Erkende landrassen in Mesoamerica zijn onder meer Jalisco in kustkust Mexico nabij de staat Jalisco; Durango in de centrale Mexicaanse hooglanden, waaronder pinto, grote noordelijke, kleine rode en roze bonen; en Meso-Amerikaans, in laagland tropisch Midden-Amerika, dat zwart, marine en klein wit omvat. Andes-cultivars zijn Peruviaans, in de Andes-hooglanden van Peru; Chileens in Noord-Chili en Argentinië; en Nueva Granada in Colombia. Andesbonen omvatten de commerciële vormen van donkere en lichtrode nier, witte nier en veenbonen.
In 2012 werd werk van een groep genetici onder leiding van Roberto Papa gepubliceerd in de Proceedings van de National Academy of Sciences (Bitocchi et al. 2012), argumenterend voor een Meso-Amerikaanse oorsprong van alle bonen. Papa en collega's onderzochten de nucleotide-diversiteit voor vijf verschillende genen die in alle vormen voorkomen - wild en gedomesticeerd, en inclusief voorbeelden uit de Andes, Mesoamerica en een intermediaire locatie tussen Peru en Ecuador - en keken naar de geografische verdeling van de genen.
Deze studie suggereert dat de wilde vorm zich verspreidde van Meso-Amerika naar Ecuador en Columbia en vervolgens naar de Andes, waar een ernstig knelpunt de genendiversiteit verminderde, op een bepaald moment voor de domesticatie. Domesticatie vond later onafhankelijk plaats in de Andes en in Meso-Amerika. Het belang van de oorspronkelijke locatie van bonen is te wijten aan het wilde aanpassingsvermogen van de oorspronkelijke plant, waardoor deze zich in een breed scala aan klimatologische regimes kon verplaatsen, van de laaglandtropen van Meso-Amerika naar de Andes-hooglanden.
Hoewel de precieze datum van domesticatie voor bonen nog niet is bepaald, zijn wilde landrassen ontdekt in archeologische vindplaatsen van 10.000 jaar geleden in Argentinië en 7.000 jaar geleden in Mexico. In Mesoamerica vond de vroegste teelt van huisbonen plaats vóór ~ 2500 in de Tehuacan-vallei (bij Coxcatlan), 1300 BP in Tamaulipas (bij (Romero's en Valenzuela's Caves bij Ocampo), 2100 BP in de Oaxaca-vallei (bij Guila Naquitz). Zetmeelkorrels van Phaseolus werden gewonnen uit menselijke tanden van Las Pircas-faseplaatsen in het Andesgebergte dat dateerde tussen ~ 6970-8210 RCYBP (ongeveer 7800-9600 kalenderjaren vóór het heden).
Angioi, SA. "Bonen in Europa: oorsprong en structuur van de Europese landrassen van Phaseolus vulgaris L." Rau D, Attene G, et al., National Center for Biotechnology Information, U.S. National Library of Medicine, september 2010.
Bitocchi E, Nanni L, Bellucci E, Rossi M, Giardini A, Spagnoletti Zeuli P, Logozzo G, Stougaard J, McClean P, Attene G et al. 2012. Meso-Amerikaanse oorsprong van de gewone boon (Phaseolus vulgaris L.) wordt onthuld door sequentiegegevens. Proceedings van de National Academy of Sciences Early Edition.

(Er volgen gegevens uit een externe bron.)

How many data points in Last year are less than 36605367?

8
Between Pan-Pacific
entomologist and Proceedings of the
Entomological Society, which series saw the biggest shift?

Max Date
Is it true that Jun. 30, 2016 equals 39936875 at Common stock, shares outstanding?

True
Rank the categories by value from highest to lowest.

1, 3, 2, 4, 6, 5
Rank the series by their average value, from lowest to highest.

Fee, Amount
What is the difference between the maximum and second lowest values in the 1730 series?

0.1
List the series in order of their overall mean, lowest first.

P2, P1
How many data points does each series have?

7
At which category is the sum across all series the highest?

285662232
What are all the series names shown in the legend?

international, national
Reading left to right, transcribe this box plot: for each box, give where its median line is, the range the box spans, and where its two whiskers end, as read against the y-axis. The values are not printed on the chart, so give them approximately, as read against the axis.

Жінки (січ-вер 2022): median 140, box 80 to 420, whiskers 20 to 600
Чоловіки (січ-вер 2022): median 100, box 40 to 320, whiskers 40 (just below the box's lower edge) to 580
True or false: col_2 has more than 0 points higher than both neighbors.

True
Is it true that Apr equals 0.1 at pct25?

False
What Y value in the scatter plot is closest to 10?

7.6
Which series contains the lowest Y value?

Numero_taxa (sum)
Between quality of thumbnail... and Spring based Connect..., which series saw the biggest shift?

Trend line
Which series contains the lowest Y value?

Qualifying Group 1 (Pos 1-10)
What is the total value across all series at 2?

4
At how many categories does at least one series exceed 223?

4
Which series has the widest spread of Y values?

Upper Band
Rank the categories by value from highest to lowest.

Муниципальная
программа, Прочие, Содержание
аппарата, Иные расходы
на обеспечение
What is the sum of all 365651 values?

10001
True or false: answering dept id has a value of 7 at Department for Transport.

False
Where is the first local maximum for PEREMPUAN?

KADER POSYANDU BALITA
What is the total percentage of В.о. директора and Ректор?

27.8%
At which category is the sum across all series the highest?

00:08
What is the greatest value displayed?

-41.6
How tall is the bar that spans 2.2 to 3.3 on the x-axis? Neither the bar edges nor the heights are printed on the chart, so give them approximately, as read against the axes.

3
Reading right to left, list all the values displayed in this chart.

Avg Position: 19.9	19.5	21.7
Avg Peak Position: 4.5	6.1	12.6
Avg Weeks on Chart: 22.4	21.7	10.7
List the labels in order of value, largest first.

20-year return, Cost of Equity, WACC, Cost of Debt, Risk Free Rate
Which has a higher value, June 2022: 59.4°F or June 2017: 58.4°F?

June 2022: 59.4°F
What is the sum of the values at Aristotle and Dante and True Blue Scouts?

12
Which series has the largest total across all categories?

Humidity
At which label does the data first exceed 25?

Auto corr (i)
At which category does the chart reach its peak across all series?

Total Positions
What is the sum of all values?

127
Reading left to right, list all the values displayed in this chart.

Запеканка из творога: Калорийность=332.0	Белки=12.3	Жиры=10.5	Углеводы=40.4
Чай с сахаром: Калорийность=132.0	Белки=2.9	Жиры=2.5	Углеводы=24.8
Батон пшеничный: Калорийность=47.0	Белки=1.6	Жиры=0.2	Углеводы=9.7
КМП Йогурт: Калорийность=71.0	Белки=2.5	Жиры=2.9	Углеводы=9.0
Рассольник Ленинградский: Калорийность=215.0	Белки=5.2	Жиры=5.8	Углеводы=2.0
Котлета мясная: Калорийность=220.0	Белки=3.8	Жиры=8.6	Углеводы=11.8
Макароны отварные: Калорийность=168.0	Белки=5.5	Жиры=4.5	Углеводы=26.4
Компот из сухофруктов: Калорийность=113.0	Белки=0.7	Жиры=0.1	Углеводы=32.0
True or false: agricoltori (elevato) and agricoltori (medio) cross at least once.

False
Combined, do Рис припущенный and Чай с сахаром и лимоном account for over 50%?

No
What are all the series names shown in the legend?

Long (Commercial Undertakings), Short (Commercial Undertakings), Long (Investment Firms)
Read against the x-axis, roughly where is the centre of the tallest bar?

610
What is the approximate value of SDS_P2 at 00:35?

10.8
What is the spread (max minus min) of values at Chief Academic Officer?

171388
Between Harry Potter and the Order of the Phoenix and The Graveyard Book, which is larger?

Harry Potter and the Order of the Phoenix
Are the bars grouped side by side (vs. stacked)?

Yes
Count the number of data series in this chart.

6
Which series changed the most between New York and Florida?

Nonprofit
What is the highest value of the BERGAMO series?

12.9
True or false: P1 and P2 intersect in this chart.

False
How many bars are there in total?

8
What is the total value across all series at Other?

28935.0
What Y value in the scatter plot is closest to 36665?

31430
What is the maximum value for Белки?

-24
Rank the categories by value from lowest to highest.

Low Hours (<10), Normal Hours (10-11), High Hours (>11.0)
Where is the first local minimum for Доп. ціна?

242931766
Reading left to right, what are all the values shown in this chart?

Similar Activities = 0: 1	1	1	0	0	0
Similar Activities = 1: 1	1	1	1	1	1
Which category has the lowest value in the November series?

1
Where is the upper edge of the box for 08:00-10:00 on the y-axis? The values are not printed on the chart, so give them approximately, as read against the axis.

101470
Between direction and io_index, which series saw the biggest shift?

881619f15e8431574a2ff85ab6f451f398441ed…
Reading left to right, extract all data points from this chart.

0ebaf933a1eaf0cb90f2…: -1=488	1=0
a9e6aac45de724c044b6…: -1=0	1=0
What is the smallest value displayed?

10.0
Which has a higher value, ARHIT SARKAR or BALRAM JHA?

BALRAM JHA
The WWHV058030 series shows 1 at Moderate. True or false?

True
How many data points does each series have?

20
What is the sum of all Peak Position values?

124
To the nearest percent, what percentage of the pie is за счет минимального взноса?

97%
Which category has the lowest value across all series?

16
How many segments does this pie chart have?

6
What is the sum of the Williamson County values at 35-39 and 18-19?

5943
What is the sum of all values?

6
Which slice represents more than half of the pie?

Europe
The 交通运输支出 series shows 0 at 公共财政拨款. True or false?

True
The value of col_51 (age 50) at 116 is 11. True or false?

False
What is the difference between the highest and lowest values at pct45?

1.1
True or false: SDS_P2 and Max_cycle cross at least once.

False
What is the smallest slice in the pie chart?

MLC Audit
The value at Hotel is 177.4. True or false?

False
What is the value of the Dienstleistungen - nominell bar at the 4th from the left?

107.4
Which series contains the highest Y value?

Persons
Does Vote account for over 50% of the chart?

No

Brown CH, Clement CR, Epps P, Luedeling E en Wichmann S. 2014. The Paleobiolinguistics of the Common Bean (Phaseolus vulgaris L.). Ethnobiology Letters 5 (12): 104-115.
Kwak, M. "Structuur van genetische diversiteit in de twee belangrijkste genenpools van gewone bonen (Phaseolus vulgaris L., Fabaceae)." Gepts P, National Center for Biotechnology Information, U.S. National Library of Medicine, maart 2009.